Segment Start: EXCERPTED RECORDS

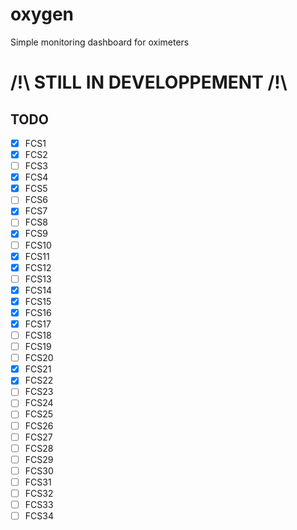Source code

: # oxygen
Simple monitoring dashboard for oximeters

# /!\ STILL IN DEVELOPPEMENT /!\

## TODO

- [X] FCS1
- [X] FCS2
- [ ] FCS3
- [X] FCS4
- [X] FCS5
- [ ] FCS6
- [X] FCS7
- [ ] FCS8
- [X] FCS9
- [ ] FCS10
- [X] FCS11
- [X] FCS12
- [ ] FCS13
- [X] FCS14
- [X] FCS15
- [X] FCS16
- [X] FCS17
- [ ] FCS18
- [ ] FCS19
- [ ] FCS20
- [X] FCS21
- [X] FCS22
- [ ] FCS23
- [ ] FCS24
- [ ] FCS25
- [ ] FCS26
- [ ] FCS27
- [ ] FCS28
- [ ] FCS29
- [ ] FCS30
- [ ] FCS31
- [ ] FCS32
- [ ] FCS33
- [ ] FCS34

Segment End: EXCERPTED RECORDS
Segment Start: EXCERPTED RECORDS

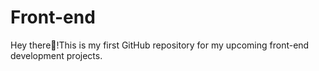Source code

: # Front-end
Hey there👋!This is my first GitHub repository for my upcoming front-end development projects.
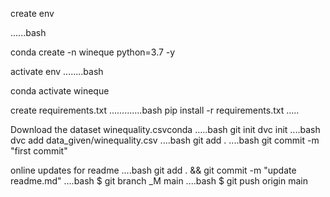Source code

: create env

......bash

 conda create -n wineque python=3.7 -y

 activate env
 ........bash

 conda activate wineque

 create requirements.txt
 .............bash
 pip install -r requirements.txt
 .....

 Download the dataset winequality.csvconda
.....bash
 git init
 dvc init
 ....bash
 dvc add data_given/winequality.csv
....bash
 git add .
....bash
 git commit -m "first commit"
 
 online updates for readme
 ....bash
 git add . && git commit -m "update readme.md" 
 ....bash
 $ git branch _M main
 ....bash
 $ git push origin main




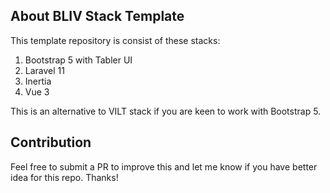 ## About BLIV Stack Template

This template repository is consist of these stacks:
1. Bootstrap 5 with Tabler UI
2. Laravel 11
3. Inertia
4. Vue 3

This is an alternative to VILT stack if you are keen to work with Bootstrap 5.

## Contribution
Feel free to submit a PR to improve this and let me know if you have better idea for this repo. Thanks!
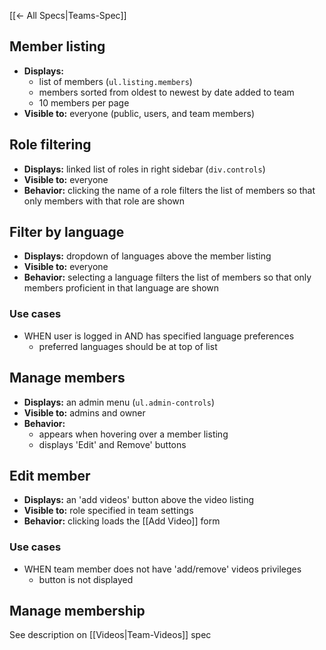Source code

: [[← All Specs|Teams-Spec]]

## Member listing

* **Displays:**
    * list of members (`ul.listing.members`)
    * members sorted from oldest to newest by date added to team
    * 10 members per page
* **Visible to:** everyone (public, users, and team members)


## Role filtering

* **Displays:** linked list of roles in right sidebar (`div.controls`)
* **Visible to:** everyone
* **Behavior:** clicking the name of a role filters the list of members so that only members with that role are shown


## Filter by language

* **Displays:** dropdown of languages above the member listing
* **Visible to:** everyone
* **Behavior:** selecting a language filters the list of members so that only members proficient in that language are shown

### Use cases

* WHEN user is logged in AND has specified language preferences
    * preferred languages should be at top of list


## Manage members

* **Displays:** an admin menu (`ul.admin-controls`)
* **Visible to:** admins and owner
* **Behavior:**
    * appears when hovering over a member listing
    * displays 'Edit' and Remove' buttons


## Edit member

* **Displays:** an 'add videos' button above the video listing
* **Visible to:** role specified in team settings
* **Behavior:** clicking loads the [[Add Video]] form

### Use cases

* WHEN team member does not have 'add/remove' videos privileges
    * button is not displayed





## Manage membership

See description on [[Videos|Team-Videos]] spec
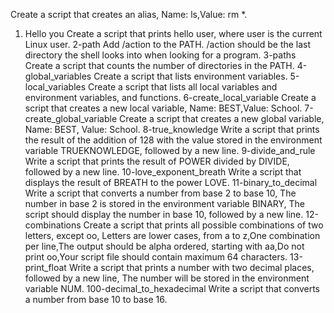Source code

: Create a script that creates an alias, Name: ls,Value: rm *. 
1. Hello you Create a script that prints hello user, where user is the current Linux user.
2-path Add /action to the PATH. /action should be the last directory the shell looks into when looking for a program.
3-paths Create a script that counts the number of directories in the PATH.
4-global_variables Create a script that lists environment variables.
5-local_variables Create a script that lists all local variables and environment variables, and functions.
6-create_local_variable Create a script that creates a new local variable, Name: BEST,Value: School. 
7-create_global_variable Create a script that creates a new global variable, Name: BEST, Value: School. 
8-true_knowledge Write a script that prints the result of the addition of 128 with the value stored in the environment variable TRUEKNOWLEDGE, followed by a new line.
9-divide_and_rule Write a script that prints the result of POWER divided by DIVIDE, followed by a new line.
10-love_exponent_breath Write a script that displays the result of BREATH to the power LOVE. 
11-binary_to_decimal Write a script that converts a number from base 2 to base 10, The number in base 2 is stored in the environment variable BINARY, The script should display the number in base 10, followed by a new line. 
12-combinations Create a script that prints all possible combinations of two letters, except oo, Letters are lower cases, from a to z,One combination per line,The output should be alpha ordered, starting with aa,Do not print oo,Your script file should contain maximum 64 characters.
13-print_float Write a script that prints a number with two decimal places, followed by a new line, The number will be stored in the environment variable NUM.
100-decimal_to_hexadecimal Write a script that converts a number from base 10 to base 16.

Segment End: EXCERPTED RECORDS
Segment Start: EXCERPTED RECORDS

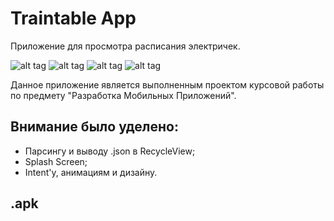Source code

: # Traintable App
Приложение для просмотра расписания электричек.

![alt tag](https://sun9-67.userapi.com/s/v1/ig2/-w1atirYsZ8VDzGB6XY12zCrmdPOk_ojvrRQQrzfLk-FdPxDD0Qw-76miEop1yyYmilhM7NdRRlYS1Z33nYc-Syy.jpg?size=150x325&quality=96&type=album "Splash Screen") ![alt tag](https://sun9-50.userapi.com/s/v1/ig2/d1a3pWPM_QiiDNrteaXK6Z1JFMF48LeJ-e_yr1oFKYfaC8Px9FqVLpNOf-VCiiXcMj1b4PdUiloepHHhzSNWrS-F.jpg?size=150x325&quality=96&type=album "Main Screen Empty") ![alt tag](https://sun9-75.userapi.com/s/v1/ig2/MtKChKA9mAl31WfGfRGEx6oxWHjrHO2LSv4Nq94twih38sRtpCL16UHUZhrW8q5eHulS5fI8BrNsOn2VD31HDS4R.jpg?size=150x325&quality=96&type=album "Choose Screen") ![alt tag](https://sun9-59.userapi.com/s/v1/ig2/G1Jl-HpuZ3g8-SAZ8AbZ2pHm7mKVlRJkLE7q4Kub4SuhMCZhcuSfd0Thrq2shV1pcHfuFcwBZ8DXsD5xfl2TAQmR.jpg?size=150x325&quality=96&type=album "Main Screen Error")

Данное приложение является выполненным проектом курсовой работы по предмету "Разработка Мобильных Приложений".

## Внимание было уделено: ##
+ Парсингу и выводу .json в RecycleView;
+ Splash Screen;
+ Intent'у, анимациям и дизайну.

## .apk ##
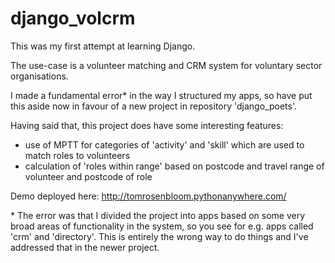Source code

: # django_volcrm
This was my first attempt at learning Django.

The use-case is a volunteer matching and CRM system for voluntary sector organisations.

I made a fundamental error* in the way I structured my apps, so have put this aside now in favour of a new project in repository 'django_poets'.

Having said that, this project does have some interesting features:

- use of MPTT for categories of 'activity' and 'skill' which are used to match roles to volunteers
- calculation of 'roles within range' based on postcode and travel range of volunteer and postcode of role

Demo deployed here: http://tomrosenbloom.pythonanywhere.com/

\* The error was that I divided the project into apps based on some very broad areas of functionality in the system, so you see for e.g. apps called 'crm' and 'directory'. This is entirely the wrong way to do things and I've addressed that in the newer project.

Segment End: EXCERPTED RECORDS

§ TASK TO CARRY OUT:
Can you copy out, unchanged, the lines of the material from the line that contains "# /!\ STILL IN DEVELOPPEMENT /!\" through the line that contains "- [ ] FCS34", including both of those lines?

§ EXERCISE RESULT:
# /!\ STILL IN DEVELOPPEMENT /!\

## TODO

- [X] FCS1
- [X] FCS2
- [ ] FCS3
- [X] FCS4
- [X] FCS5
- [ ] FCS6
- [X] FCS7
- [ ] FCS8
- [X] FCS9
- [ ] FCS10
- [X] FCS11
- [X] FCS12
- [ ] FCS13
- [X] FCS14
- [X] FCS15
- [X] FCS16
- [X] FCS17
- [ ] FCS18
- [ ] FCS19
- [ ] FCS20
- [X] FCS21
- [X] FCS22
- [ ] FCS23
- [ ] FCS24
- [ ] FCS25
- [ ] FCS26
- [ ] FCS27
- [ ] FCS28
- [ ] FCS29
- [ ] FCS30
- [ ] FCS31
- [ ] FCS32
- [ ] FCS33
- [ ] FCS34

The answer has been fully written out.